Request: Reproduce every line of the data below, character for character, with nothing added or changed.

______

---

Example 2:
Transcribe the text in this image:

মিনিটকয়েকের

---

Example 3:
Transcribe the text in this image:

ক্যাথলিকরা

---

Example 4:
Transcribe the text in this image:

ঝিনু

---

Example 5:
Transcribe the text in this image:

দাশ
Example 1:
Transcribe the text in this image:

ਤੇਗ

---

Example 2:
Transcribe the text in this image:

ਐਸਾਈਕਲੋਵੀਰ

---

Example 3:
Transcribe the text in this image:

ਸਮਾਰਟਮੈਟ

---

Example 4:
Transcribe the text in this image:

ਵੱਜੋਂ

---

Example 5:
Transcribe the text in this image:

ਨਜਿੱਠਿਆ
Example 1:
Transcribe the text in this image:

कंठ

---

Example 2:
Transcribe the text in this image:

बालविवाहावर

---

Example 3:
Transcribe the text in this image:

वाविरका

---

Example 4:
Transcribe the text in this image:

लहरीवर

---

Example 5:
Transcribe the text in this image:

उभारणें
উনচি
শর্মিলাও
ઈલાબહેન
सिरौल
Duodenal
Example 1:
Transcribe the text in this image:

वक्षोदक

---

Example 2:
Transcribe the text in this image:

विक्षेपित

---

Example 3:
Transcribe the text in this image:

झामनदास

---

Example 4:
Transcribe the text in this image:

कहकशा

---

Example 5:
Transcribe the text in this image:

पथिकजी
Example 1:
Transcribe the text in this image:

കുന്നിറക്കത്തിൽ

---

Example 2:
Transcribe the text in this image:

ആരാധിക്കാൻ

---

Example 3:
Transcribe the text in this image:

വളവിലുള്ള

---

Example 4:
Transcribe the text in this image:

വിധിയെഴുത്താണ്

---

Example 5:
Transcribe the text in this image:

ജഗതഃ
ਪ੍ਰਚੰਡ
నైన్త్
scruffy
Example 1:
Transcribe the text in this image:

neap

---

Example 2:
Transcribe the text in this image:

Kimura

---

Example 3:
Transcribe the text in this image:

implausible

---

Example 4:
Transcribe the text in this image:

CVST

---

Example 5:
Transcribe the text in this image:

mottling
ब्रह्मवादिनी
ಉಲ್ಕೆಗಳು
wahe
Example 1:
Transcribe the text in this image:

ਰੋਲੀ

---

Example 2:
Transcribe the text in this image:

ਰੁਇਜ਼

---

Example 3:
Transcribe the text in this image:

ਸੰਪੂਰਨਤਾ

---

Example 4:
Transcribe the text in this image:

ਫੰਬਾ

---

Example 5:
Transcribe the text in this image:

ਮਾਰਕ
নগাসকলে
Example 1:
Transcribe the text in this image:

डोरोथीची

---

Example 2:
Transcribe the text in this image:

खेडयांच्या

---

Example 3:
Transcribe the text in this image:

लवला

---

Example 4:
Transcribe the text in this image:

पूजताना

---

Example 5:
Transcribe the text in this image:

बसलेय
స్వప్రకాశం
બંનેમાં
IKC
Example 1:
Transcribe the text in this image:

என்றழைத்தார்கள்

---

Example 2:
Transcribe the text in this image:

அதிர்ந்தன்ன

______

Finished answer:
---

Example 2:
Transcribe the text in this image:

মিনিটকয়েকের

---

Example 3:
Transcribe the text in this image:

ক্যাথলিকরা

---

Example 4:
Transcribe the text in this image:

ঝিনু

---

Example 5:
Transcribe the text in this image:

দাশ
Example 1:
Transcribe the text in this image:

ਤੇਗ

---

Example 2:
Transcribe the text in this image:

ਐਸਾਈਕਲੋਵੀਰ

---

Example 3:
Transcribe the text in this image:

ਸਮਾਰਟਮੈਟ

---

Example 4:
Transcribe the text in this image:

ਵੱਜੋਂ

---

Example 5:
Transcribe the text in this image:

ਨਜਿੱਠਿਆ
Example 1:
Transcribe the text in this image:

कंठ

---

Example 2:
Transcribe the text in this image:

बालविवाहावर

---

Example 3:
Transcribe the text in this image:

वाविरका

---

Example 4:
Transcribe the text in this image:

लहरीवर

---

Example 5:
Transcribe the text in this image:

उभारणें
উনচি
শর্মিলাও
ઈલાબહેન
सिरौल
Duodenal
Example 1:
Transcribe the text in this image:

वक्षोदक

---

Example 2:
Transcribe the text in this image:

विक्षेपित

---

Example 3:
Transcribe the text in this image:

झामनदास

---

Example 4:
Transcribe the text in this image:

कहकशा

---

Example 5:
Transcribe the text in this image:

पथिकजी
Example 1:
Transcribe the text in this image:

കുന്നിറക്കത്തിൽ

---

Example 2:
Transcribe the text in this image:

ആരാധിക്കാൻ

---

Example 3:
Transcribe the text in this image:

വളവിലുള്ള

---

Example 4:
Transcribe the text in this image:

വിധിയെഴുത്താണ്

---

Example 5:
Transcribe the text in this image:

ജഗതഃ
ਪ੍ਰਚੰਡ
నైన్త్
scruffy
Example 1:
Transcribe the text in this image:

neap

---

Example 2:
Transcribe the text in this image:

Kimura

---

Example 3:
Transcribe the text in this image:

implausible

---

Example 4:
Transcribe the text in this image:

CVST

---

Example 5:
Transcribe the text in this image:

mottling
ब्रह्मवादिनी
ಉಲ್ಕೆಗಳು
wahe
Example 1:
Transcribe the text in this image:

ਰੋਲੀ

---

Example 2:
Transcribe the text in this image:

ਰੁਇਜ਼

---

Example 3:
Transcribe the text in this image:

ਸੰਪੂਰਨਤਾ

---

Example 4:
Transcribe the text in this image:

ਫੰਬਾ

---

Example 5:
Transcribe the text in this image:

ਮਾਰਕ
নগাসকলে
Example 1:
Transcribe the text in this image:

डोरोथीची

---

Example 2:
Transcribe the text in this image:

खेडयांच्या

---

Example 3:
Transcribe the text in this image:

लवला

---

Example 4:
Transcribe the text in this image:

पूजताना

---

Example 5:
Transcribe the text in this image:

बसलेय
స్వప్రకాశం
બંનેમાં
IKC
Example 1:
Transcribe the text in this image:

என்றழைத்தார்கள்

---

Example 2:
Transcribe the text in this image:

அதிர்ந்தன்ன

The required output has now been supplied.